» **Exercise instructions**:
Answer these questions about the commentary below on composers and their audiences:
1. Which remark of Beethoven's does it ask the reader to remember?
2. Which three composers does it say made comments about not considering their audiences when writing?
3. Who does it say is reflecting, associating himself with and confirming this position?

» **Source document**:
● ● ● ● ●

There are those who would appear to have a problem with this kind of attitude, yet is is no different to Beethoven's in principle (remember his "puny violin" remark?); the reason that some people take exception to it is that they consider it to be an expression of arrogance on the part of the composer, yet of course this is not the case. Birtwistle and Carter before him and Sorabji before him likewise made comments in their various ways about not considering their audiences when writing - meaning not deliberately trying to "give them what they want" (which in reality means what others have tried to persuade them to want); that stance, however, is by no means the same thing as writing "against" one's potential or actual audience - all it signifies is that one simply cannot tell how anyone's going to respond to performance of one's music until it's performed and they do respond. Michael is therefore quite simply and directly reflecting this position, associating himself with it and confirming it as the only credible and viable one for a creative artist to adopt.

● ● ● ● ●

Records from a data collection
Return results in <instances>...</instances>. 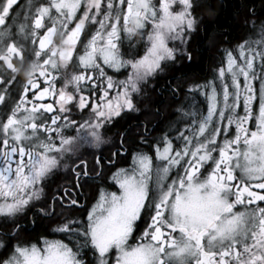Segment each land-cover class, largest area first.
Listing matches in <instances>:
<instances>
[{"label":"snow or ice","instance_id":"snow-or-ice-1","mask_svg":"<svg viewBox=\"0 0 264 264\" xmlns=\"http://www.w3.org/2000/svg\"><path fill=\"white\" fill-rule=\"evenodd\" d=\"M16 3H0V26ZM197 7L196 0H51L36 7L31 29L23 23L17 26L16 34L25 43L14 40L9 28H0V66L12 73L0 79V103L9 85L20 84L10 114L0 122V217L12 222L10 236L17 241L0 242L5 249L0 264H87L85 248L92 250L94 264H109L110 258L112 264H264V204L258 203L264 202V23L258 39L239 44L238 57L226 50L225 66L213 80L196 86L207 100V111L183 112L189 123L178 131L175 148L167 135L153 141L155 165L147 152L131 153V165L110 177L118 191L102 189L84 221L64 217L53 229L69 242L17 238V218L41 200L49 177L71 162L79 187L81 175L88 176L80 148L104 144L106 125L122 112L139 111L135 98L141 85L164 71L166 62L176 61L178 48L170 42L186 43L197 28ZM45 17L50 26L37 37L35 29L45 27ZM86 25L94 29L77 53L80 71L63 72ZM147 25L150 30L144 32ZM121 32L125 39L145 36V53L130 58L122 54ZM27 43L34 47L25 67ZM106 68L126 69L125 78L114 79ZM21 69L22 83L16 81ZM59 76L64 79L57 88ZM257 100L255 127L250 129ZM241 102L242 114L237 111ZM84 109L89 110L86 119L72 115ZM147 136L145 127L141 143H147ZM96 164L99 174V158ZM205 165L209 167L201 172ZM174 169L179 170L173 175ZM63 191L62 203L79 207L80 202ZM53 211L51 205L40 209L43 215Z\"/></svg>","mask_w":264,"mask_h":264},{"label":"flooded vegetation","instance_id":"flooded-vegetation-1","mask_svg":"<svg viewBox=\"0 0 264 264\" xmlns=\"http://www.w3.org/2000/svg\"><path fill=\"white\" fill-rule=\"evenodd\" d=\"M208 0H196L198 7L194 10V15L197 17V28L186 39V43L179 45L170 43V46H177V59L176 61L166 62L167 66L164 71L158 72L156 75L148 78L147 82L141 85V93L135 98V103L139 109L137 112H122L120 117L114 118L113 122L106 125L105 128V143L99 147H93L84 145L80 148V157L87 163L88 176L81 175L79 179V187L76 186L77 177L72 171V164L69 162L67 168H61L56 171L45 183L44 194L41 200L34 202L28 207L23 215L19 216L16 220L19 223L20 228L17 232V238L21 242L36 243L41 238L47 239H64L65 242H69L65 239L62 233L54 232L53 229L62 221L64 217H75L82 221L86 219V210L96 202L99 197L100 191H118L113 181L110 179L113 172L118 168H127L131 165V153L142 150L153 156V164L157 163L155 160L154 148L151 146L153 141L160 140L164 135H167L169 139L173 140V147L175 148L180 141L176 139L179 130H183L188 126L189 118L183 116V112L189 111L193 108L200 112L207 111V100L204 95L200 94V91L196 89L197 85H205L208 81L213 80L217 75V69L225 66V51H232L234 56L239 55L237 46L247 40L258 39L259 26L264 23V19H249L247 28L248 30L244 34V37L239 41H235L228 44L218 45L215 47L212 56L213 61L207 67L205 74L185 76V72L182 71L186 64H190L191 61H195L196 56L192 53L198 51L200 42V36H204L205 29L207 27V19L203 16L202 5ZM6 2V0H0V3ZM51 0H17V3L10 9L9 17L6 18V24L0 26V28L7 27L13 32V39L19 43H25L21 35L16 34V28L20 23H23L27 29L33 27V18L35 15L36 7L40 5H47ZM154 4H158V0H152ZM126 8L125 5L122 6ZM82 11V9H81ZM81 11L77 12V17L80 16ZM25 13H27V19H25ZM53 15H55L53 10ZM45 27L35 29L37 37L42 35L48 26H50V20L45 17L42 21ZM75 21H73L74 26ZM255 26V27H254ZM94 29L93 25H86L84 32L81 34V43L77 44L76 51L73 53V60L69 62L67 68L62 69L63 72L72 73L74 71H80L76 67L77 53L82 50V42L88 37L89 33ZM150 29V25H147L144 32ZM198 35V39L194 41L195 36ZM139 35L133 36L130 39H125L124 33L121 32V47L120 51L127 57L138 56L141 53L137 49L139 47H146L145 41L142 38H138ZM142 42H141V41ZM54 43L59 41V36L53 37ZM38 46V45H37ZM34 47L30 43L26 44L28 49L25 52V67L29 60L33 59L31 56V49ZM196 47V48H195ZM194 48L196 50H194ZM184 49V52L190 54L191 59L184 52L180 51ZM197 61V59H196ZM15 62V61H14ZM240 61L238 60V63ZM257 65V71H259L258 65L259 59L255 62ZM2 65V62H0ZM17 67H20L17 62ZM109 75H112L116 80L124 79L126 69H121L120 72H114L112 69H105ZM0 79H7L12 75L10 70L0 66ZM63 76H59L56 80V87L60 88L63 83ZM25 80L24 71L21 69L16 74V81L23 82ZM42 83V82H41ZM174 83V85H172ZM217 81V85H218ZM254 85L259 87V80L254 81ZM0 88L3 85L0 84ZM20 92V84L13 82L9 85L7 93H5V100L0 103V122L4 121L8 114H10L11 108L15 104ZM29 97L31 93L28 94ZM100 95L99 91L96 93V98ZM162 104V105H161ZM243 103L237 110L242 114ZM88 109L83 111L75 110L72 115L77 119L88 116ZM252 119L248 122L250 129L255 127V119L258 114V100L253 102L252 105ZM147 127L148 136L147 143H141L140 137L144 133V129ZM66 132L70 133L71 129H67ZM234 133V127L228 131L229 136ZM187 134V133H185ZM223 135V134H222ZM221 137H218V142ZM124 141L123 148L121 150V141ZM117 153V155H113ZM97 158L100 159V172L96 173ZM82 167V166H81ZM209 165H205L201 168V172L205 170ZM179 169L173 170V175ZM77 171H80L77 168ZM239 170H237L238 174ZM64 189H67L71 196H74L79 202V207H68L65 203H62L64 198ZM256 191H262L256 189ZM55 198V199H54ZM264 204V202H258ZM49 205L52 206L53 212L50 215H43L40 212L41 208L47 209ZM242 206L237 205V208ZM255 207V205H253ZM138 223H142L138 221ZM13 224L10 221H6L4 217H0V242L5 245H11L16 243V239L10 236ZM35 231V234H31ZM137 229L133 232V237L137 235ZM132 242L131 240L129 241ZM84 253L87 264H94L95 256L92 254L90 248H85ZM5 249L0 248V256L4 255ZM111 253L109 257H111ZM109 264H112L111 258Z\"/></svg>","mask_w":264,"mask_h":264},{"label":"trees","instance_id":"trees-1","mask_svg":"<svg viewBox=\"0 0 264 264\" xmlns=\"http://www.w3.org/2000/svg\"><path fill=\"white\" fill-rule=\"evenodd\" d=\"M202 8L208 25L204 36L199 37L198 51L192 53L197 55L195 61L186 64L182 69L185 72L183 77L205 74L208 65L213 61L215 47L242 39L248 30L249 19H264V0H208ZM197 39L198 35L194 41ZM137 50L143 53L144 47ZM31 234H35V231Z\"/></svg>","mask_w":264,"mask_h":264},{"label":"rangeland","instance_id":"rangeland-1","mask_svg":"<svg viewBox=\"0 0 264 264\" xmlns=\"http://www.w3.org/2000/svg\"><path fill=\"white\" fill-rule=\"evenodd\" d=\"M174 7H176V8H178L179 7V5L177 4V5H174ZM150 30V29H149ZM148 30V31H149ZM147 32V31H146ZM138 38H142V40L143 41H145V45L147 46V42H146V37L145 36H143V35H139L138 36ZM141 41V40H140ZM142 42V41H141ZM170 43H173V44H176V45H179V41H175V42H170ZM145 50H146V47H144V50H143V53H141L140 55H143L144 53H145Z\"/></svg>","mask_w":264,"mask_h":264}]
</instances>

● ● ● ● ●

» **Worked solution**:
1. His "puny violin" remark.
2. Birtwistle, Carter and Sorabji.
3. Michael.